In 1931, sororities could count more than three-quarters of the women students as members. However, despite enjoying strong popularity, the often exclusive organizations came under fire.
Molly Yard, a member of the Class of 1933 and later a president of the National Organization for Women, calls the fight to abolish the sorority system at Swarthmore her first political campaign. In a 2000 interview, she described the discrimination against Jewish students that prompted her action: one student was barred from Chi Omega, her older sister's sorority; another was refused by her own sorority, Kappa Alpha Theta.
"We carried the matter all the way to the national office," Yard said. When they said no, she stated, "That did it. We organized a campaign."The Phoenix referred to the several months that followed as the "women's fraternity agitation." And the agitation only increased after the vote, run by the Women's Student Government Association, was taken.

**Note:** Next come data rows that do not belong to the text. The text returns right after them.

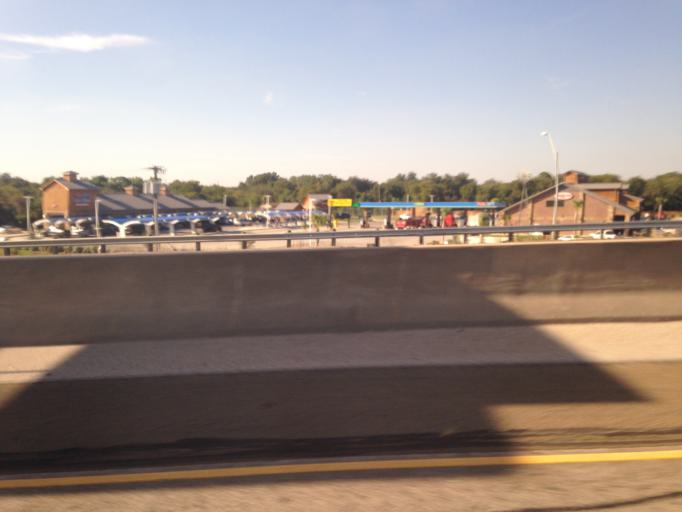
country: US
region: Texas
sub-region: Tarrant County
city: Haltom City
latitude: 32.7806
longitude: -97.2754
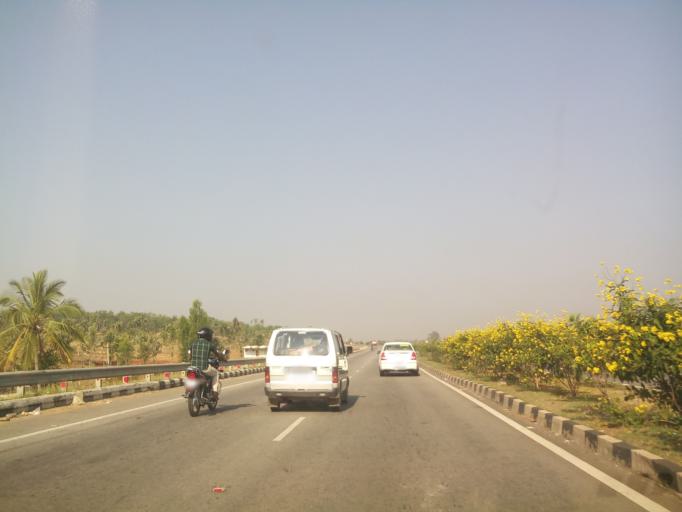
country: IN
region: Karnataka
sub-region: Bangalore Rural
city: Nelamangala
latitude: 13.0659
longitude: 77.3133
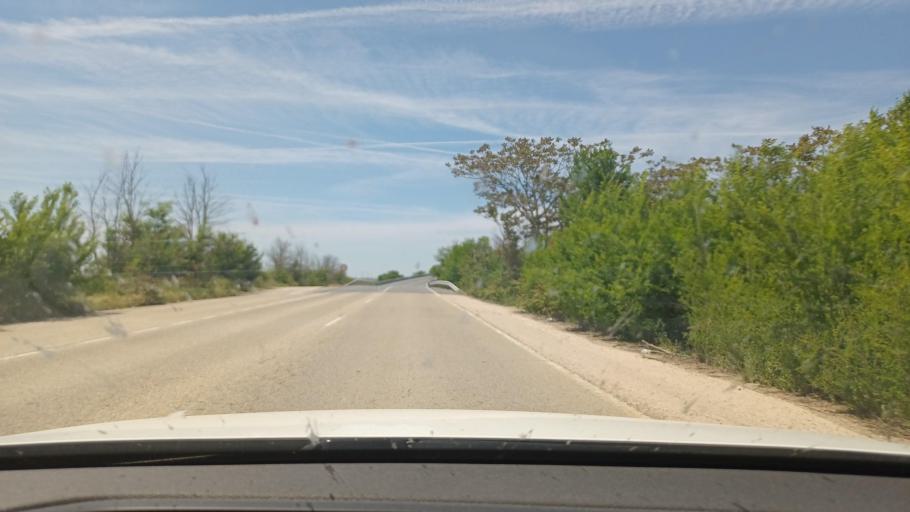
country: ES
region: Castille-La Mancha
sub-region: Provincia de Cuenca
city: Montalbo
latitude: 39.8842
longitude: -2.6798
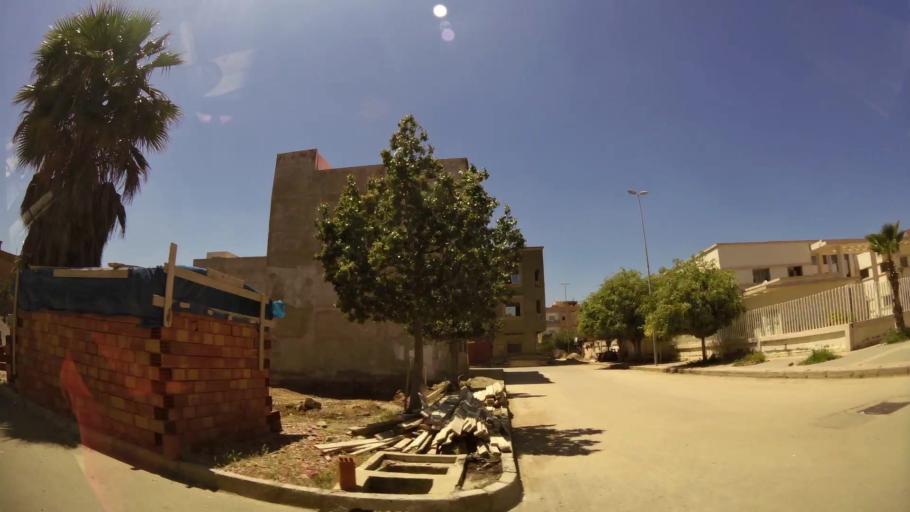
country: MA
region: Oriental
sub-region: Berkane-Taourirt
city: Madagh
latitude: 35.0748
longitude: -2.2243
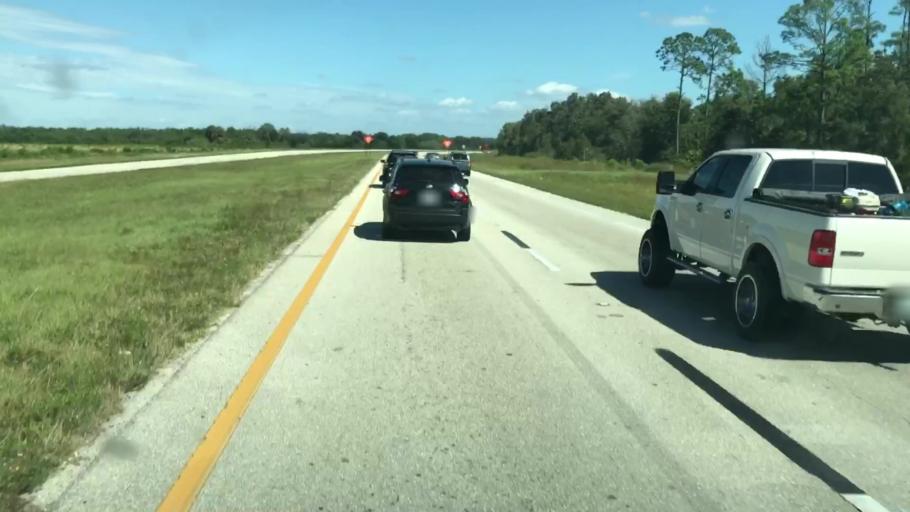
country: US
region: Florida
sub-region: Lee County
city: Gateway
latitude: 26.5743
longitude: -81.7232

"When we voted to abolish the system, all hell broke loose," Yard said. "Alums descended on the college. Because of the pressure, President Aydelotte decided to put off the decision for a year. I remember how furious I was at him. I ran to his door and banged on it, and he said, 'What's the matter, Molly? Are you afraid to take a vote again next year?' And I said, 'Of course not.'"The next year, an even greater number voted to uphold the ban. "That," Yard said, "was how it was done."